I now have a gorgeous and subtly sexy twinset! And the whole thing cost less than $30 (yarn, ribbon, button, thread)!


*** Update: July 7th, 2005: PICTURES!!!***

Sitcom Chic laid flat

Button close-up

Ribbon facing

Facing close-up

Side increases

Asana laid flat, front

Asana laid flat, back

Asana on

Asana on, back (it isn't usually so droopy; my husband didn't tell me it had shifted and twisted before he took the picture)

Twinset (also sitting funny, which my husband also failed to tell me)

Shoulder and yoke detail


On the Needles:

- Wrap with Sleeves from Rebecca #12
I decided to stick with this pattern after all. I found a solution for the dress. I'll make it with cap sleeves that will be work fallen-down as off-the-shoulder, but which I can pull up when wearing the sleeves!


- Hush-Hush chemise
I've put this one aside for a bit, since I am unlikely to finish it in time for the honeymoon. It makes a nice change from the kid mohair of the wrap with sleeves, though.

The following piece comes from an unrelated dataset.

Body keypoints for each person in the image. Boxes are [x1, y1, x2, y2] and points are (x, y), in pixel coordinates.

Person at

I will get pictures soon, I promise. (I know I keep saying that, but I do mean it.)


On my Wishlist:

- Clapotis, times three
Now that the whole poncho this is officially "over", I kind of want one. I just don't have anything that fills the gap between a t-shirt and my fall/winter coat. So I was thinking of making a wrap that I could pin/wrap as a semi-poncho to keep warm, but not look completely out of season. After much poking around, I homed in on Clapotis:
http://knitty.com/ISSUEfall04/PATTclapotis.html
I didn't really like it, as it appeared in the pattern pictures, but I kept hearing people gush about how gorgeous it is on, and how luxurious the yarn is to work with. Once I found some better examples (my favorite is at http://dogsstealyarn.com/archives/000291.html), I was hooked. I started looking at yarns. As I was browsing, I kept being struck by how many of the colorways would look marvellous on my stepmother (whose 60th birthday is coming up in July.) So she gets the first one. Then I get mine (I'm thinking Georgetown http://www.lornaslaces.net/colors.asp)! My mother-in-law-to-be is having her 65th next year, and has already asked for one!

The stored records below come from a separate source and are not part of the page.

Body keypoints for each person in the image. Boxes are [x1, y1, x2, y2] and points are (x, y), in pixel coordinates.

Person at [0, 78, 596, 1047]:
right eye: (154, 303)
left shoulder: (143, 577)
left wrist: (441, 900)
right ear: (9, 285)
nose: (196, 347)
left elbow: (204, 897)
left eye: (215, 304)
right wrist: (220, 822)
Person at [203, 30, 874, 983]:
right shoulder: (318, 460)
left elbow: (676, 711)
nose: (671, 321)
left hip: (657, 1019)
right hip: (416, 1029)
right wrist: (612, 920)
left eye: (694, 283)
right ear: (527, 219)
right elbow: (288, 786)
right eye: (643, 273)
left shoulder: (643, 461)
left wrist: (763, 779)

- The striped sweater and lace-hemmed skirt from Rebecca #29:

Precious. Need I say more?

2 Comments:

Blogger Bonnie D. said...

Your sitcom cardigan is gorgeous!!! I have a bunch of the Cotton Ease and i think you are causing me to choose the turquoise color. i also have enough to make a little shell for underneath.j

Great job!!

Bonnie

6:29 PM  
Blogger Jess said...

Thanks, Bonnie; that was my first comment! Sitcom Chic is lots of fun to make and the yarn is CHEAP. It's wearing a bit already, but I'm rough on my clothes. Be sure to post pics when yours is done; I'd love to see how it turns out. I didn't realize that cotton ease was being discontinued; I'm going to have to get some to hoard too!